See Ways to Get Started
Input and output integration overview
The MQTT Telegraf plugin is designed to read from specified MQTT topics and create metrics, enabling users to leverage MQTT for real-time data collection and monitoring.
This plugin enables Telegraf to send metrics to Cortex using the Prometheus remote write protocol, allowing seamless ingestion into Cortex’s scalable, multi-tenant time series storage.
Integration details
MQTT
The MQTT plugin allows for reading metrics from specified MQTT topics, creating metrics using supported input data formats. This plugin operates as a service input, which listens for incoming metrics or events rather than gathering them at set intervals like normal plugins. The flexibility of the plugin is enhanced with support for various broker URLs, topics, and connection features, including Quality of Service (QoS) levels and persistent sessions. Its configuration options incorporate global settings to modify metrics and handle startup errors effectively. It also supports secret-store configurations for securing username and password options, ensuring secure connections to MQTT servers.
Cortex
With Telegraf’s HTTP output plugin and the prometheusremotewrite
data format you can send metrics directly to Cortex, a horizontally scalable, long-term storage backend for Prometheus. Cortex supports multi-tenancy and accepts remote write requests using the Prometheus protobuf format. By using Telegraf as the collection agent and Remote Write as the transport mechanism, organizations can extend observability into sources not natively supported by Prometheus—such as Windows hosts, SNMP-enabled devices, or custom application metrics—while leveraging Cortex’s high-availability and long-retention capabilities.
Configuration
MQTT
[[inputs.mqtt_consumer]]
servers = ["tcp://127.0.0.1:1883"]
topics = [
"telegraf/host01/cpu",
"telegraf/+/mem",
"sensors/#",
]
# topic_tag = "topic"
# qos = 0
# connection_timeout = "30s"
# keepalive = "60s"
# ping_timeout = "10s"
# max_undelivered_messages = 1000
# persistent_session = false
# client_id = ""
# username = "telegraf"
# password = "metricsmetricsmetricsmetrics"
# tls_ca = "/etc/telegraf/ca.pem"
# tls_cert = "/etc/telegraf/cert.pem"
# tls_key = "/etc/telegraf/key.pem"
# insecure_skip_verify = false
# client_trace = false
data_format = "influx"
# [[inputs.mqtt_consumer.topic_parsing]]
# topic = ""
# measurement = ""
# tags = ""
# fields = ""
# [inputs.mqtt_consumer.topic_parsing.types]
# key = type
Cortex
[[outputs.http]]
## Cortex Remote Write endpoint
url = "http://cortex.example.com/api/v1/push"

(Saved data entries)
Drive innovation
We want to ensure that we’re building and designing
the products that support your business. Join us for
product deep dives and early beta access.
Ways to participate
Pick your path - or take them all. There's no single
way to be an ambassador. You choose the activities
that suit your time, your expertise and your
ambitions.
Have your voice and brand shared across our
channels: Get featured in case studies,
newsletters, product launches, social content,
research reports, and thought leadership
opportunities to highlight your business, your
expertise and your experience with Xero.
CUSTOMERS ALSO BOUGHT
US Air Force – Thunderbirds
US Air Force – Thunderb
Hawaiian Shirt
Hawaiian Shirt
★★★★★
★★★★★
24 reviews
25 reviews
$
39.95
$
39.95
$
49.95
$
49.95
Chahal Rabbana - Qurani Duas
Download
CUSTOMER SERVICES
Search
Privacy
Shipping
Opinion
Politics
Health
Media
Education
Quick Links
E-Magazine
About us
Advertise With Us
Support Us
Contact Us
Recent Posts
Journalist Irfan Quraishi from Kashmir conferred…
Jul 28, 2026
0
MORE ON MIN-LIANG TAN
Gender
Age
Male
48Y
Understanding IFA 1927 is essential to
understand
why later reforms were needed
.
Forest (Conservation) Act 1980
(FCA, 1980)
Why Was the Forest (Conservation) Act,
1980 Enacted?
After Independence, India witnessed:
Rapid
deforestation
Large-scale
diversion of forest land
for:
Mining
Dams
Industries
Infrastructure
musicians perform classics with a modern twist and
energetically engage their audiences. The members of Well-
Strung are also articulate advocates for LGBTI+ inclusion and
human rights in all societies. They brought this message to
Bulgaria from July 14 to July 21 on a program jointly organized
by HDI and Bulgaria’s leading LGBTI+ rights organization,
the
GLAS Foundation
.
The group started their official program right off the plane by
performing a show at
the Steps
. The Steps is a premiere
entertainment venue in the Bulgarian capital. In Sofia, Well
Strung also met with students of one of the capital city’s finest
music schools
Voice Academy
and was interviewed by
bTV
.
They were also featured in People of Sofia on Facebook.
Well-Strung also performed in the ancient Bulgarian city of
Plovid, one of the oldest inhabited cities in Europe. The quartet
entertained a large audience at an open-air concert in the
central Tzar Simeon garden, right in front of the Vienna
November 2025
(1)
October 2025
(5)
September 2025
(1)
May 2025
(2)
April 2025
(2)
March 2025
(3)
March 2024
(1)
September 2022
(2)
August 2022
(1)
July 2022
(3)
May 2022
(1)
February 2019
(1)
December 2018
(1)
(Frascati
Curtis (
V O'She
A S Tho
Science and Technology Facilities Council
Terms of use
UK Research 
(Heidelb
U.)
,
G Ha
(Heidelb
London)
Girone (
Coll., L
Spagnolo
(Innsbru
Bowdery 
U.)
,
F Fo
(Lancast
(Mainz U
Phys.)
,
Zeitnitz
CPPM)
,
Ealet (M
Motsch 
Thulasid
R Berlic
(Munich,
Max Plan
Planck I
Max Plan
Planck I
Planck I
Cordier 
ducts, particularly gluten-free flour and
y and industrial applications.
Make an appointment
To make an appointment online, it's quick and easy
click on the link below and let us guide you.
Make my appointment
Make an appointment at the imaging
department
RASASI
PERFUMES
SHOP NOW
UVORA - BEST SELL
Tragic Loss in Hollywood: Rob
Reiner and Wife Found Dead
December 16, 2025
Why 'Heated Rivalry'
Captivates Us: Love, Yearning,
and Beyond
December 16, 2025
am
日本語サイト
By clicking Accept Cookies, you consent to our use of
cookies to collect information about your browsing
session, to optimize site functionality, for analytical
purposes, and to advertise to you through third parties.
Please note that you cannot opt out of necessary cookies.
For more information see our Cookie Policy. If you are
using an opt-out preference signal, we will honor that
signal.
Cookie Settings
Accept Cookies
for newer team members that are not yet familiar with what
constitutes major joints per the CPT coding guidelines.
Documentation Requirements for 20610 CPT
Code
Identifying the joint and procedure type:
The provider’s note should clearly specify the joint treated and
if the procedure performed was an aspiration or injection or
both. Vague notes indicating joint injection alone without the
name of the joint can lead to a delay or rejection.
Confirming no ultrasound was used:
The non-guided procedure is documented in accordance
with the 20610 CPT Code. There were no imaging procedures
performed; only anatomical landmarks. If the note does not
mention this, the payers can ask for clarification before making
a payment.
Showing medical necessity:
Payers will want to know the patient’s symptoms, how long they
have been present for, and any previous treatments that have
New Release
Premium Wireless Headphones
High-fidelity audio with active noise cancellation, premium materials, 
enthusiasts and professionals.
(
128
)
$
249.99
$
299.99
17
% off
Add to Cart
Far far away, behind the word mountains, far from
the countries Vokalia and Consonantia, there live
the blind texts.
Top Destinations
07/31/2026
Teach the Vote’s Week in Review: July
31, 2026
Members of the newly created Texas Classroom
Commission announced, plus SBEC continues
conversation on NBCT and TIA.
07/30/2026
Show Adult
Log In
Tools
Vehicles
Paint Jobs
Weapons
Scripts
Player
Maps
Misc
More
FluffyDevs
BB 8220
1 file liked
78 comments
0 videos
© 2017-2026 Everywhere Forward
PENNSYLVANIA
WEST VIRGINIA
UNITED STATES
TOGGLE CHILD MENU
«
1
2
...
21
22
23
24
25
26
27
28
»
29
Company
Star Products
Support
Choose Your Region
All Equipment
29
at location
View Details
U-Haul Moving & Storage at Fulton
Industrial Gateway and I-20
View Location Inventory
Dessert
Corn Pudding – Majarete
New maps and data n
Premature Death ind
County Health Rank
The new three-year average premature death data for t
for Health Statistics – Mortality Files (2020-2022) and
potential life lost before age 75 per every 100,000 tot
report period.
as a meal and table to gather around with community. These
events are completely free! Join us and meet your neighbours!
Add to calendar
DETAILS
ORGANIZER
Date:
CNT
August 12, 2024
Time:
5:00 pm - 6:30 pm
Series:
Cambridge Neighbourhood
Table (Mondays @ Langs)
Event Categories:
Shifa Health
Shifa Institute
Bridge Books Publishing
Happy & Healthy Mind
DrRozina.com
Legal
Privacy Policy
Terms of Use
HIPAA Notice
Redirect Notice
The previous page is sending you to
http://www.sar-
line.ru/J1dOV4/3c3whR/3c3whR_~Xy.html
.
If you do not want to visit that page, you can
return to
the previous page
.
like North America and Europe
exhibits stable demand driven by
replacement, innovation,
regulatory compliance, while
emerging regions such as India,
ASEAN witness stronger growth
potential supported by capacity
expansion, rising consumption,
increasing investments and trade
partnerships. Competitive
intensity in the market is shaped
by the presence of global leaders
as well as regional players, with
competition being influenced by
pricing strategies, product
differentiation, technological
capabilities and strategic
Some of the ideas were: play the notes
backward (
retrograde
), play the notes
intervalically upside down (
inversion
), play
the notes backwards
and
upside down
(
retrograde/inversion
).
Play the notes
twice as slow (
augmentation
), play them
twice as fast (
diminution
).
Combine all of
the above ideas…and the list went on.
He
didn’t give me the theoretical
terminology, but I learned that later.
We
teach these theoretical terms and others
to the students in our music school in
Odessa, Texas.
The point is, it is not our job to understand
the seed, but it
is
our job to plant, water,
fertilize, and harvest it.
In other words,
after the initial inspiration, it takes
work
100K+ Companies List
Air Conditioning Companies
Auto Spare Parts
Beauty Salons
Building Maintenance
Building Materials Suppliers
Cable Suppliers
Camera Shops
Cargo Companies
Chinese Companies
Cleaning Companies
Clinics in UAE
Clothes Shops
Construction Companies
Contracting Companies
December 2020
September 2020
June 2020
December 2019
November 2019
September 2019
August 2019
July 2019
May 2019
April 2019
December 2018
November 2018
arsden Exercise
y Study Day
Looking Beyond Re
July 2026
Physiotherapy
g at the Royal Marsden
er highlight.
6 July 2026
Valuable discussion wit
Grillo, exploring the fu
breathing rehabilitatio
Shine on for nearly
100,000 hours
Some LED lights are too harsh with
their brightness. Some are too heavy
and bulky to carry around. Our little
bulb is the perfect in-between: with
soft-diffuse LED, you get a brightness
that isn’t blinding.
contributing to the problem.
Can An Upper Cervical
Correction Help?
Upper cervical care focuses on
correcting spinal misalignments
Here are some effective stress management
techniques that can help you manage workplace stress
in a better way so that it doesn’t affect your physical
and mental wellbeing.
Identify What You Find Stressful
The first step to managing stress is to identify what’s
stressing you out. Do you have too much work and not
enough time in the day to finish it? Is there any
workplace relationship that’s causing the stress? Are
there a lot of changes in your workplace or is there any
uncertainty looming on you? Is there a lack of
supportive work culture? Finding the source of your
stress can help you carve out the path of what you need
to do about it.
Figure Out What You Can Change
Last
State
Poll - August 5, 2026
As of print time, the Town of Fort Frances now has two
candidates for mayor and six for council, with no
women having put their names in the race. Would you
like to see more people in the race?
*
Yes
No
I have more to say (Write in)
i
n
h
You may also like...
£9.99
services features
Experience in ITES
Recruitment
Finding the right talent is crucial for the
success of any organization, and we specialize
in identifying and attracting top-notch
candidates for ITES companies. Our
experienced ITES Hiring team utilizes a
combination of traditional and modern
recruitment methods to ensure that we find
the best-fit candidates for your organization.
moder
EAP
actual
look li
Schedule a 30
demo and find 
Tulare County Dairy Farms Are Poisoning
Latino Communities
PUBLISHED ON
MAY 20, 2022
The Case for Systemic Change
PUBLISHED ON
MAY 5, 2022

To do: Extend the page on connecting Telegraf's MQTT input to Cortex, picking up right after its last line. You won't need the material to do this.

Result below:
## Use POST to send data
method = "POST"
## Send metrics using Prometheus remote write format
data_format = "prometheusremotewrite"
## Optional HTTP headers for authentication
# [outputs.http.headers]
# X-Scope-OrgID = "your-tenant-id"
# Authorization = "Bearer YOUR_API_TOKEN"
## Optional TLS configuration
# tls_ca = "/path/to/ca.pem"
# tls_cert = "/path/to/cert.pem"
# tls_key = "/path/to/key.pem"
# insecure_skip_verify = false
## Request timeout
timeout = "10s"
Input and output integration examples
MQTT
-
Smart Home Monitoring: Use the MQTT Consumer plugin to monitor various sensors in a smart home setup. In this scenario, the plugin can be configured to subscribe to topics for different devices, such as temperature, humidity, and energy consumption. By aggregating this data, homeowners can visualize trends and receive alerts for unusual patterns, enhancing the overall quality and efficiency of home automation systems.
-
IoT Environmental Sensing: Deploy the MQTT Consumer to gather environmental data from sensors distributed across different locations. For instance, this can include readings from air quality sensors, temperature sensors, and noise level meters. The plugin can be configured to extract relevant tags and fields from the MQTT topics which allows for detailed analyses and reporting on environmental conditions at scale, supporting better decision making for urban planning or environmental initiatives.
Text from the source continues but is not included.